A R contestou, impugnando os factos e dizendo que o muro que ergueu está dentro da linha divisória dos prédios e fê-lo por forma na medida do possível evitar espaços vazios entre ele e a parede da arrecadação do prédio vizinho da A
Outrossim, deduziu pedido reconvencional pedindo a condenação da A e reconhecer que lhe pertence uma faixa de terreno de que esta se apossou ilegalmente e de má fé com a área de 24,4 m2 e assinalada numa planta que juntou, servindo de pátio de acesso à casa e assente num muro que ela levantou, bem como a destruir o muro e o pátio ilícitamente ocupados.
O processo seguiu termos com resposta da A a contrariar a excepção e o pedido reconvencional e organizada a base instrutória, teve lugar o julgamento.
Por fim, foi proferida douta sentença que julgou procedentes tanto a acção, como a reconvenção.
Ambas as partes recorreram de apelação da parte da sentença que lhes foi desfavorável mas apenas a R apresentou alegações a que a A respondeu, concluindo nos termos seguintes :
a) O muro levantado pela R ultrapassa em altura a arrecadação da A em cerca de meio metro;
b) A sentença, ao condenar a R a demolir esse muro em 1,5 metros ou seja na parte em que excede a parede da arrecadação da A está em contradição com a matéria provada e referida na aln a);
c) Esta contradição constitui nulidade :
d) O muro edificado pela R não ocupa qualquer espaço do prédio da A;
e) As águas pluviais caídas no espaço compreendido entre o muro que ela construiu e a parede sul da arrecadação da A correm para o prédio dela que se situa a um nível inferior, pelo facto da A ter construído um muro inclinado e não por via da natureza ;
f) A A não alegou, nem provou que o seu prédio tenha direito a uma servidão de escoamento para o prédio da R das águas caídas no espaço em cunha ;
g) A R sempre se mostrou disposta a impermeabilizar o espaço entre o seu muro a a dita parede sul da arrecadação e que pertença a esta;
h) A R construiu o muro para nele implantar um painel em azulejo onde foi implantada a sua designação e logótipo.

Dados extraídos ::
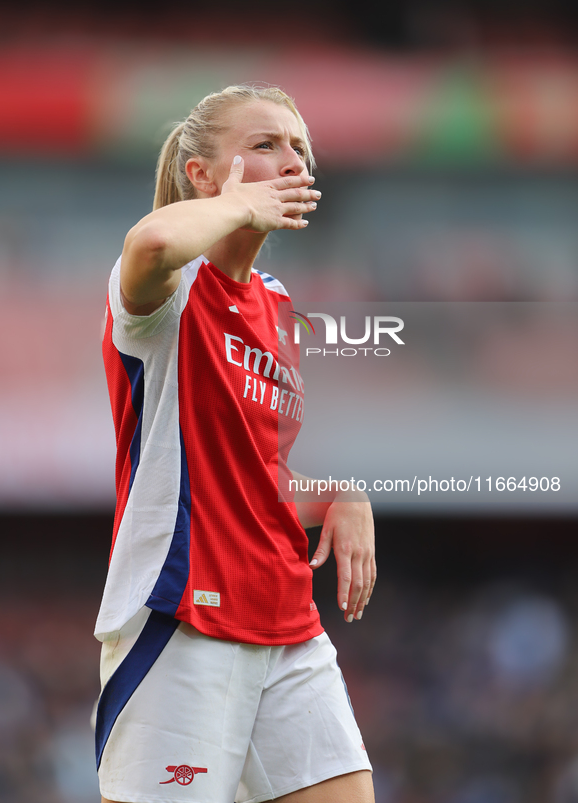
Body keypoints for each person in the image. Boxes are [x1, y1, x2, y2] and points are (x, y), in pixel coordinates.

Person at [95, 84, 376, 803]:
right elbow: (152, 240)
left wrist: (340, 492)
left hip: (286, 622)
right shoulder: (170, 285)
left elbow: (254, 475)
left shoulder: (279, 306)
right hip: (183, 618)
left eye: (299, 149)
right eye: (265, 145)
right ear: (199, 174)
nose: (292, 161)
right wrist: (241, 209)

Tarefa A ::
Diz se cada uma destas afirmações está de acordo com o excerto da decisão judicial, respondendo sim ou não e citando textualmente as palavras do excerto que o determinam: (i) a sentença julgou improcedente a reconvenção; (ii) só a R apresentou alegações; (iii) a faixa de terreno reclamada pela R tem 24,4 m2.
Tarefa B ::
Prolonga, por favor, o excerto da decisão judicial a partir do ponto em que termina.
O material provém de uma fonte diferente da do texto.

Resultado do exercício A ::
(i) Não: "foi proferida douta sentença que julgou procedentes tanto a acção, como a reconvenção"
(ii) Sim: "mas apenas a R apresentou alegações"
(iii) Sim: "com a área de 24,4 m2"

Resultado do exercício B ::
i) Não agiu a R com a intenção de prejudicar a A;
j) Ao erguer o muro, agiu no exercício do seu direito de tapagem;
k) Ao construir o muro. não agiu ilicitamente;
l) O espaço em “cunha “ e a acumulação de águas pluviais resultou da construção inclinada e por isso incorrecta da parede sul da arrecadação;
m) A A não provou factos que justificassem a condenação da R em danos não patrimoniais;
n) A sentença recorrida viola os artºs 668. aln c) do CPC e 1316º, 1351º e 483º do CCivil;
A A contra alegou, defendendo a validade e o acerto da sentença.
*
II – Nesta instância, foram corridos os vistos legais.
Cumpre decidir.
*
III – Vejamos, antes de mais, os factos que foram dados por assentes e provados na 1ª instância:
1 – Pertença da A existe um prédio sito no nº23 do Lugar de Pai Mouro, Outeiro , Junceira, Tomar, constituído por casa de habitação, logradouro e arrecadação, descrito na Conservatória de Registo Predial sob o nº 00357/031187da freguesia de Junceira, Tomar, descrição essa efectuada nos termos do doc de fls 74/76 e cujo teor de dá aqui por reproduzido(alm a) dos factos assentes ).
2 – Tal prédio confina a sul com o imóvel pertença da R e composto por uma moradia, um logradouro e um anexo-arrecadação (aln b).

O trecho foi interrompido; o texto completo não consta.